Pain and pleasure are not separable

Pain and pleasure are not separable

Two sides of the same coin
Published October 28, 2023
There's a little story told about Elon Musk in one of his autobiographies.
When I was a little kid, I was really scared of the dark. But then I came to understand, dark just means the absence of photons in the visible wavelength--400 to 700 nanometers. Then I thought, well, it's really silly to be afraid of a lack of photons. Then I wasn't afraid of the dark anymore after that.
What intrigues me isn’t how little Elon overcame his fear of darkness with scientific theories, but the story itself has touched upon the broader concept of understanding the opposites. Just as darkness exists due to the absence of light, our understanding of pleasure is closely connected to our experiences of pain.
Mark Manson, the bestselling author, once tweeted that “If everyone were extraordinary, then by definition no one would be extraordinary”. This suggests that extraordinary can only be discerned in the presence of ordinary.
But analogy is analogy. Pain and pleasure must be different, right? After all, there’re many people hate dealing with pain more than they’re scared of the dark.
To better illustrate the relationship between pain and pleasure, it is important to understand that they are not standalone experiences, but rather exist on a continuum.
Continuum of Pain to Pleasure with Neutral as Midpoint Pain <---------- Neutral ---------> Pleasure
Imagine a world where pain is absent, and only pleasure prevails. In such a scenario, our understanding of pleasure would shift, making the continuum appear as:
Continuum of Neutral to Pleasure with Neutral as Endpoint Neutral <---------> Pleasure
And it is the neutral that becomes the new extreme opposing pleasure. Did you see the contradiction here?
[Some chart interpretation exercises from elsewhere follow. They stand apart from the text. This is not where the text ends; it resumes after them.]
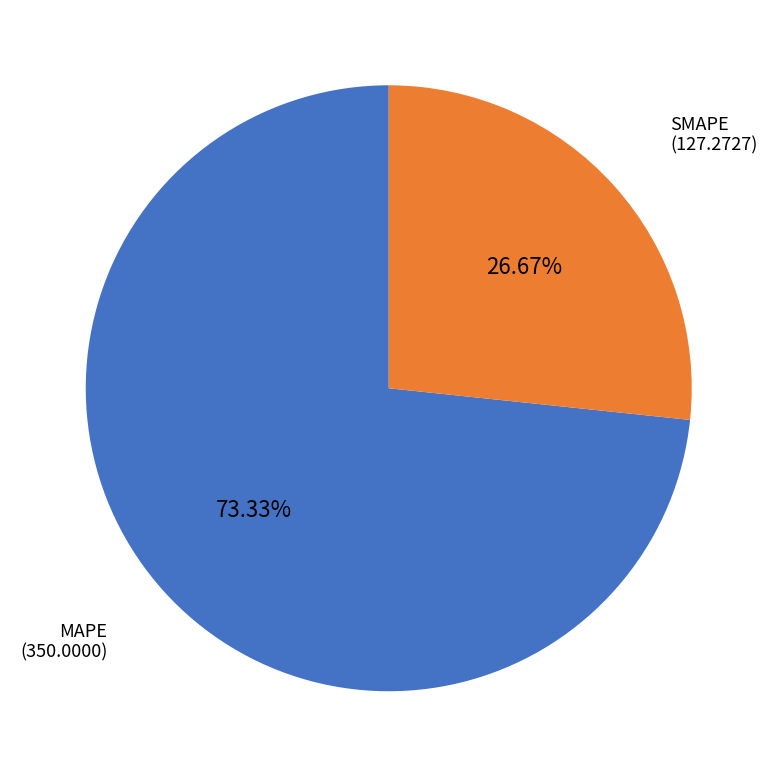

Does any single category account for the majority?

Yes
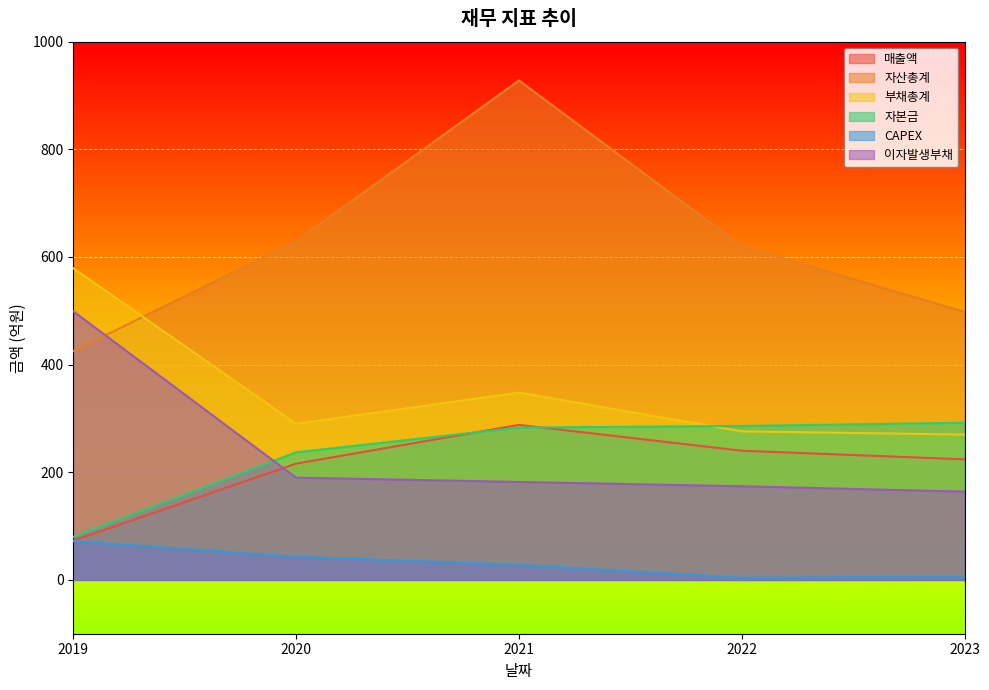

Between 2019 and 2022, which series saw the biggest shift?

이자발생부채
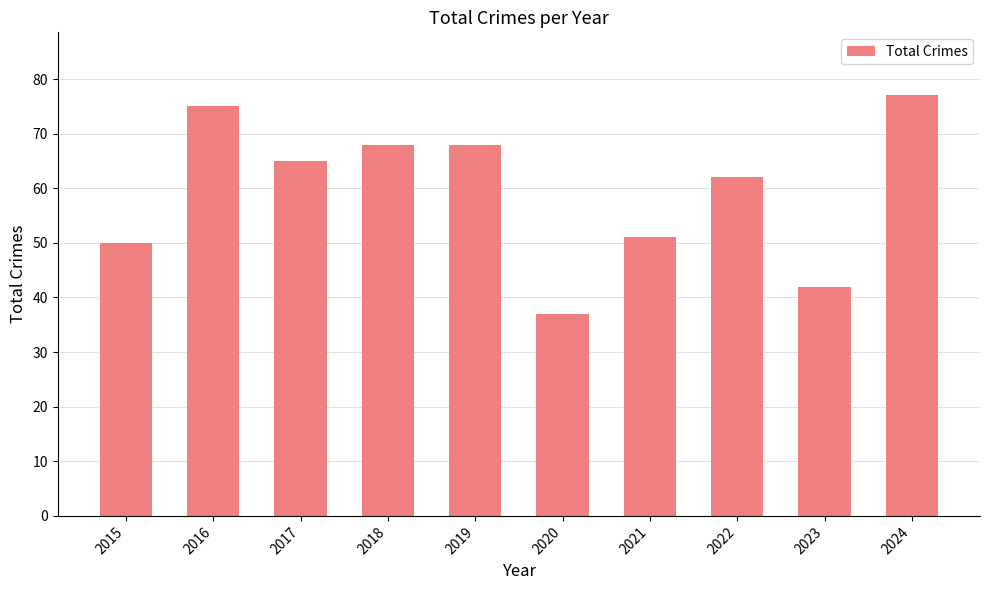

The chart shows a value of 62 at 2022. True or false?

True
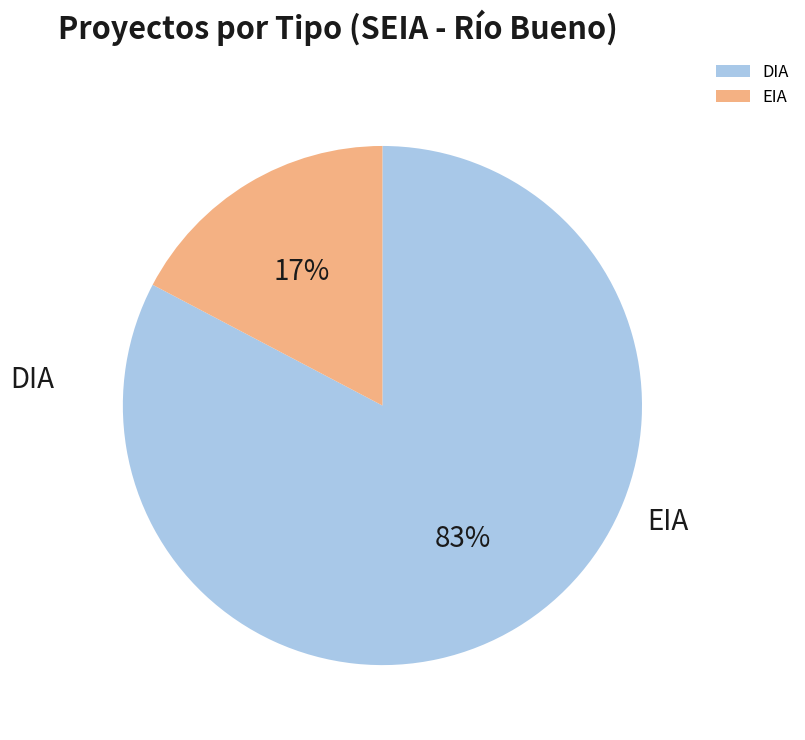

Is it true that EIA is 5% of the pie?

False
It is clear now that pain and pleasure are two sides of the same coin. They intertwine with each other to enrich our experiences.
However, there’s a distinction between pleasure followed by pain and pain followed by pleasure. It’s instant gratification versus delayed gratification. As Derek asks, “Are you present-focused or future-focused?". A question worth pondering.
From my personal experience, I’ve encountered both situations. When I’m more focused on the present, I feel happy, but I tend to postpone important tasks to someday called never. On the other hand, when I’m more focused on the future, I feel satisfied when making progress towards my goals, but I often lose sight of the small moments of joy and gratitude in everyday life.
Regardless of your preference, remember not to equate workout to pain or sweets to pleasure, even though your brain may trick you into thinking that way. After all, pain and pleasure are not separable.